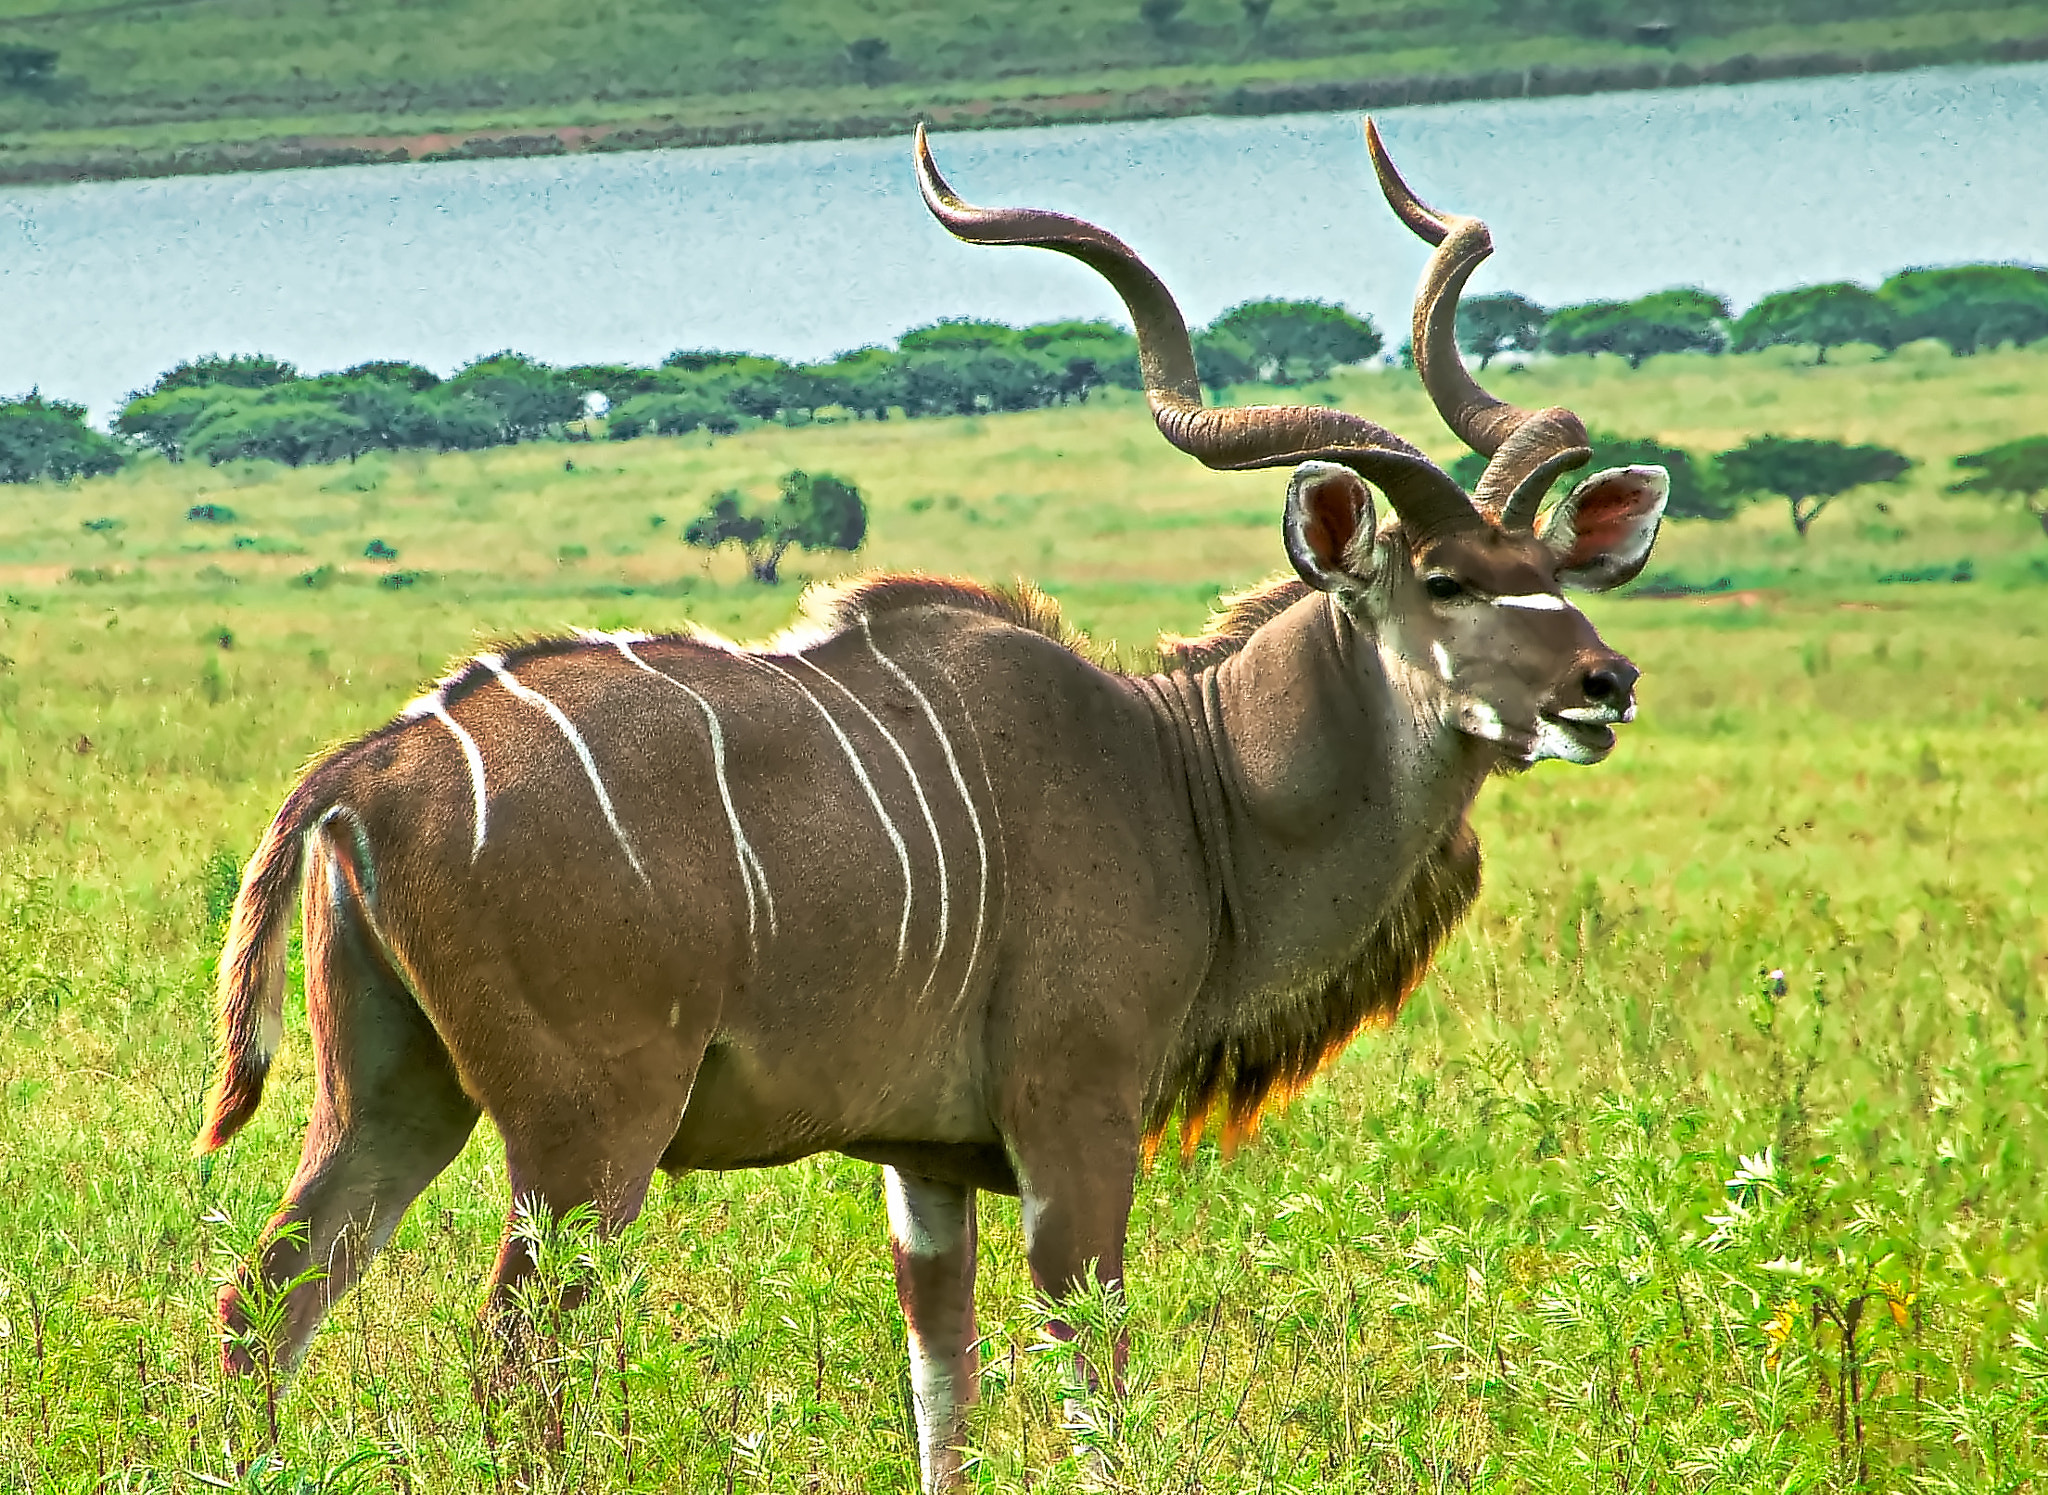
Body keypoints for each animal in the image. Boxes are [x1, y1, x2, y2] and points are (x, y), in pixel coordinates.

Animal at [195, 122, 1662, 1482]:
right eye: (1445, 581)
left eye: (1546, 569)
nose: (1605, 681)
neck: (1185, 774)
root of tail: (370, 768)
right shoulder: (1074, 1117)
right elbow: (1090, 1369)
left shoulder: (927, 1161)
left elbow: (937, 1374)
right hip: (585, 1134)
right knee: (513, 1352)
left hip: (394, 1096)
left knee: (264, 1301)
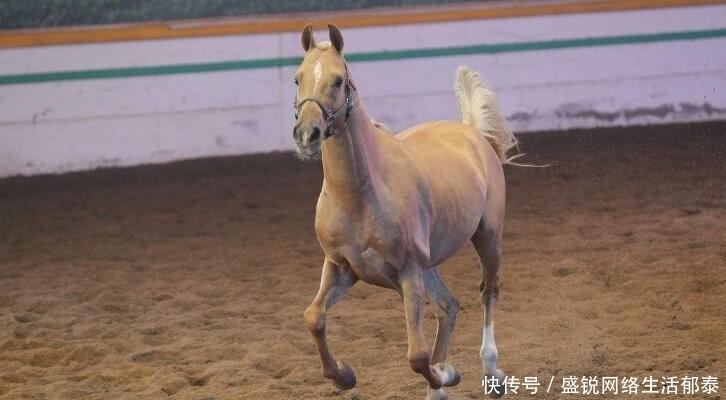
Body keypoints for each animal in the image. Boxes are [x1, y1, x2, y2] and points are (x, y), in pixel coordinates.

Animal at [293, 24, 519, 400]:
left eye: (338, 80)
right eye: (297, 79)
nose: (306, 135)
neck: (360, 193)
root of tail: (474, 133)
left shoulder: (408, 271)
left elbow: (416, 355)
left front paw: (447, 373)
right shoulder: (341, 267)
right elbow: (314, 318)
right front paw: (344, 376)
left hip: (488, 238)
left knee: (489, 291)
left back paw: (491, 371)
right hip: (429, 266)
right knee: (449, 305)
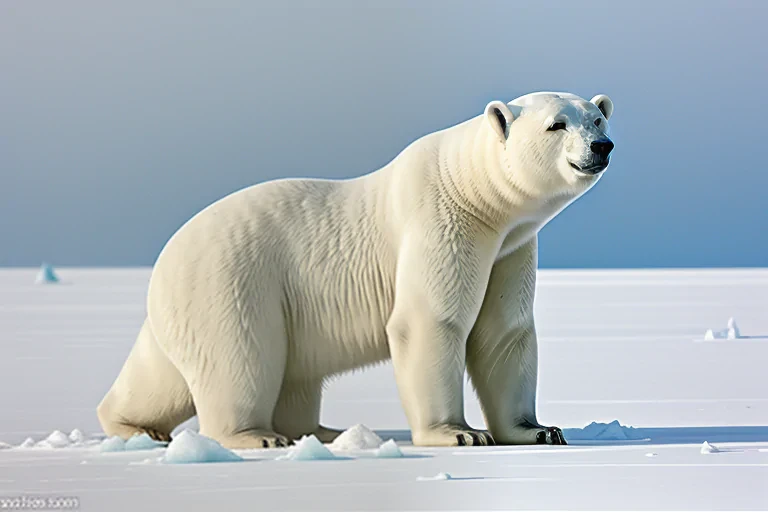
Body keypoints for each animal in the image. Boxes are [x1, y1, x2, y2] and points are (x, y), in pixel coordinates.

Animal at [97, 91, 615, 448]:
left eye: (598, 117)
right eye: (556, 125)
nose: (602, 146)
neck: (472, 192)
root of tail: (163, 262)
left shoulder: (511, 247)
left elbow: (505, 331)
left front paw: (539, 429)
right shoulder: (441, 223)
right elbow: (431, 321)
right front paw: (459, 433)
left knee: (173, 373)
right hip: (229, 279)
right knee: (239, 358)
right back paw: (255, 435)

### PROBLEM TO WORK ON
Each line above from the one containing "right eye: (297, 79)" through the one containing "right front paw: (459, 433)" is to be returned verbatim. Nothing else, and no pictures.

### SOLUTION TO THE EXERCISE
right eye: (297, 79)
nose: (306, 135)
neck: (360, 193)
root of tail: (474, 133)
left shoulder: (408, 271)
left elbow: (416, 355)
left front paw: (447, 373)
right shoulder: (341, 267)
right elbow: (314, 318)
right front paw: (344, 376)
left hip: (488, 238)
left knee: (489, 291)
left back paw: (491, 371)
right hip: (429, 266)
right knee: (449, 305)
Body keypoints for each animal in the image. Boxes are [x1, y1, x2, y2] and points are (x, y), in pixel coordinates.

Animal at [97, 91, 615, 448]:
left eye: (598, 117)
right eye: (556, 125)
nose: (602, 146)
neck: (472, 192)
root of tail: (163, 262)
left shoulder: (511, 247)
left elbow: (505, 331)
left front paw: (539, 429)
right shoulder: (441, 223)
right elbow: (431, 321)
right front paw: (459, 433)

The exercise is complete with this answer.